紹介したようにおまとめローンで借金を一本化すると毎月の返済額も低くなり、余裕が出てきますがその余裕がまた新しいお金を借りても返して行けるのでは?という考えが出てくる可能性は低くありません。

おまとめローンはカードローンとは違い返済しても枠が回復するわけではなく返済のみの商品となっています。

なので今まではお金が足りない時にカードローンを利用していた便利さから抜け出すという事は簡単ではなく、ついついまたカードローンに手を出してしまいそうになるでしょう。

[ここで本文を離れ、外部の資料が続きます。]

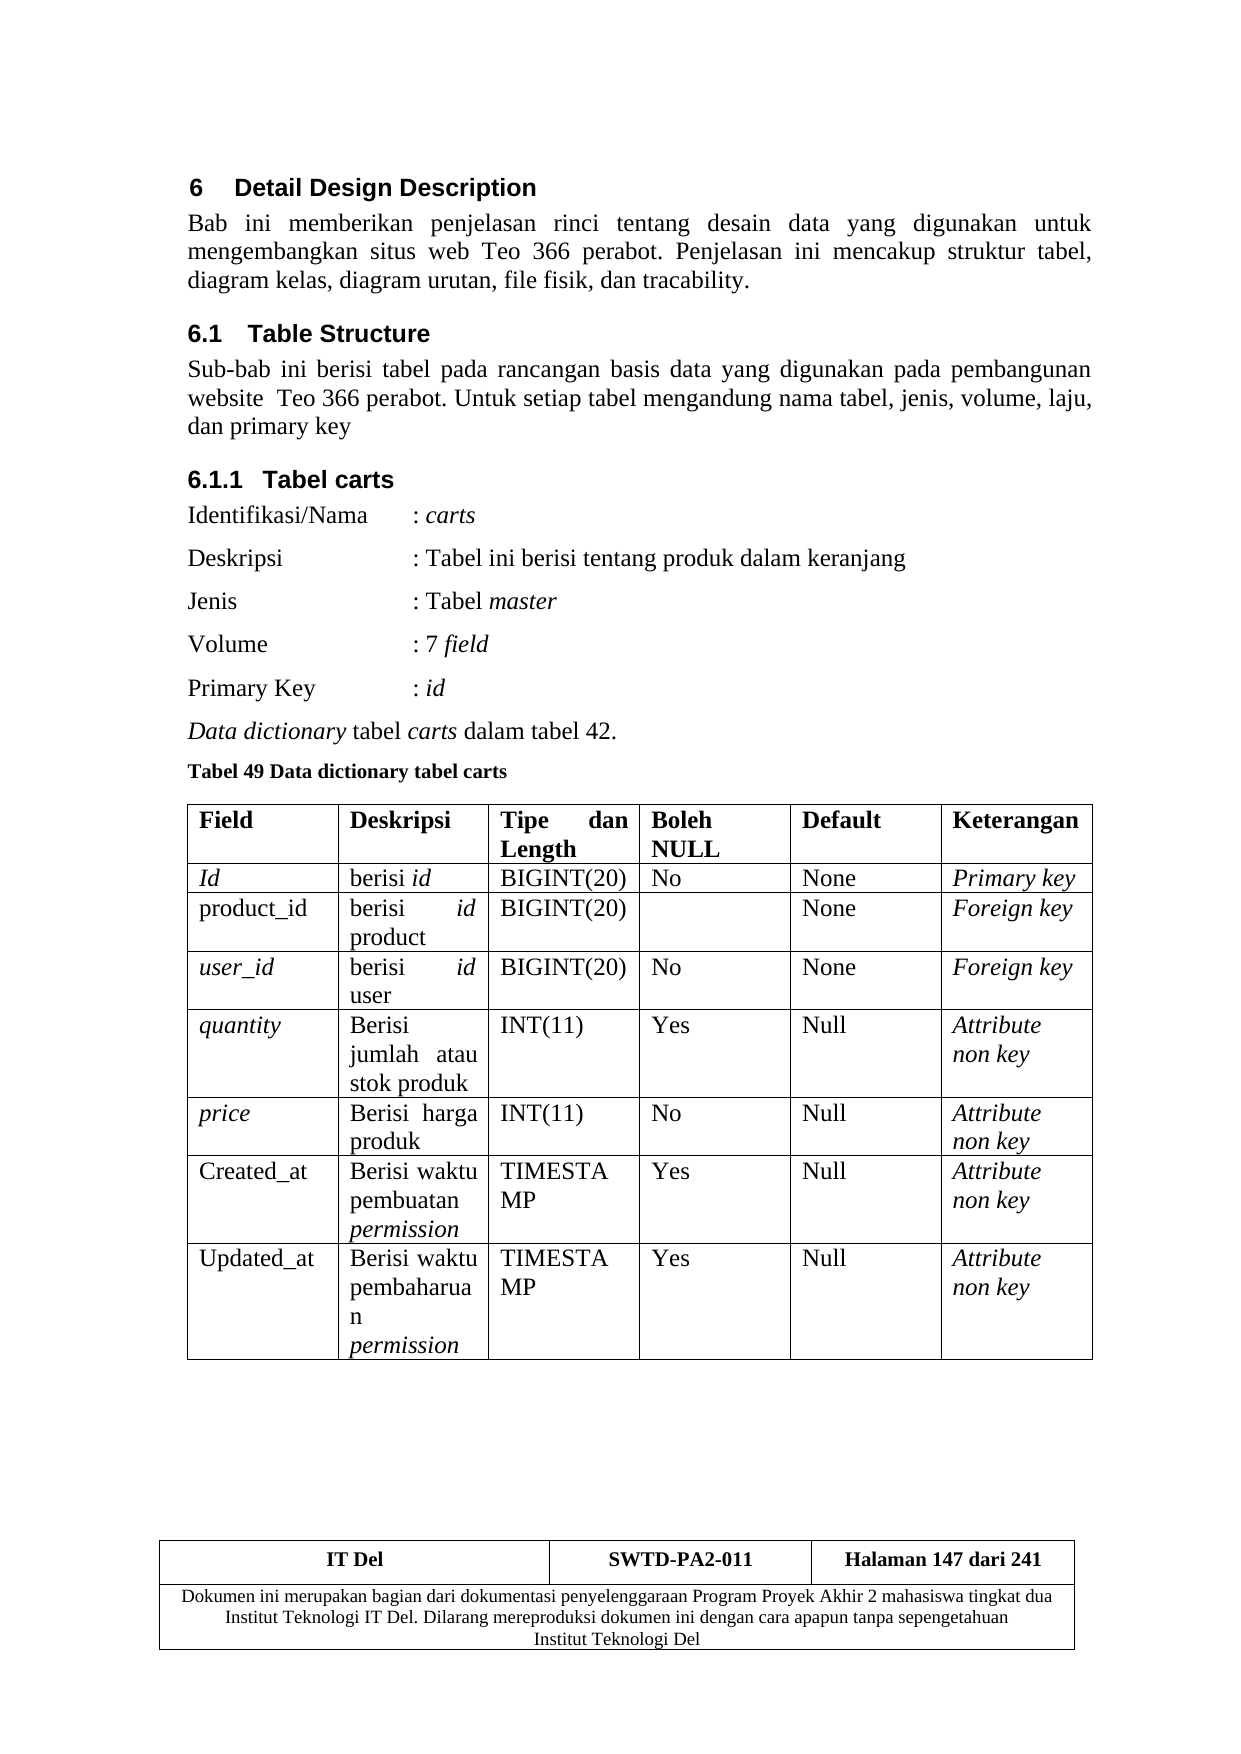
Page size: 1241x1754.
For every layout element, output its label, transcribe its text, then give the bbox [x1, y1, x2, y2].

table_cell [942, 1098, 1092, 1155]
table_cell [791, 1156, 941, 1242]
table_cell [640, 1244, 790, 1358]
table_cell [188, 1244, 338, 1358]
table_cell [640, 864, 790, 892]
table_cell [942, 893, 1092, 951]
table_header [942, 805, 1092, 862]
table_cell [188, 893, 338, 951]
text Deskripsi : Tabel ini berisi tentang produk dalam keranjang [187, 543, 1092, 572]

その気持から問題視されている多重債務に突き進んでしまう可能性も否定することは出来ません。

なのでおまとめローンを利用する場合は使わないという強い意志が重要になるので、使ってしまいそうだなと感じている場合は完済を機にカードローンを解約してしまうのも1つの手だと思います。

せっかく審査に通過して利用できているのにもったいないと感じてしまうと追いますが、おまとめローンをしっかりと返済して実績を作っていくことで、次になにかの機会でカードローンをもう一度申し込もうと思った場合に審査で有利に働くことになります。

申込などの手間はかかりますが、多重債務にならないようにするために必要な対策としてとても有効な手段です。

まとめ

以上のようにおまとめローンとカードローンが同時に利用することが出来ることで、多重債務になる可能性があることを問題視されています。

以前には多重債務になる可能性があるという指摘から銀行カードローンでも総量規制と同等の自主規制を行ったり、2018年1月から反社会的勢力に資金を融資する事のないようにより審査を厳しくしたりと銀行カードローンでは自主規制が進んできています。

なのでもしかすると近い内におまとめローンに関しても自主規制が行われ、何かしらの対策が行われる可能性があるので、注目しておく必要があります。

銀行側での自主規制も大切ではありますが、最も重要になるのは利用する側の意識なので、返済額が減り余裕ができた場合でも借金を減らすことを第一に考えるようにし、決して多重債務にならないように気をつけるようにしましょう。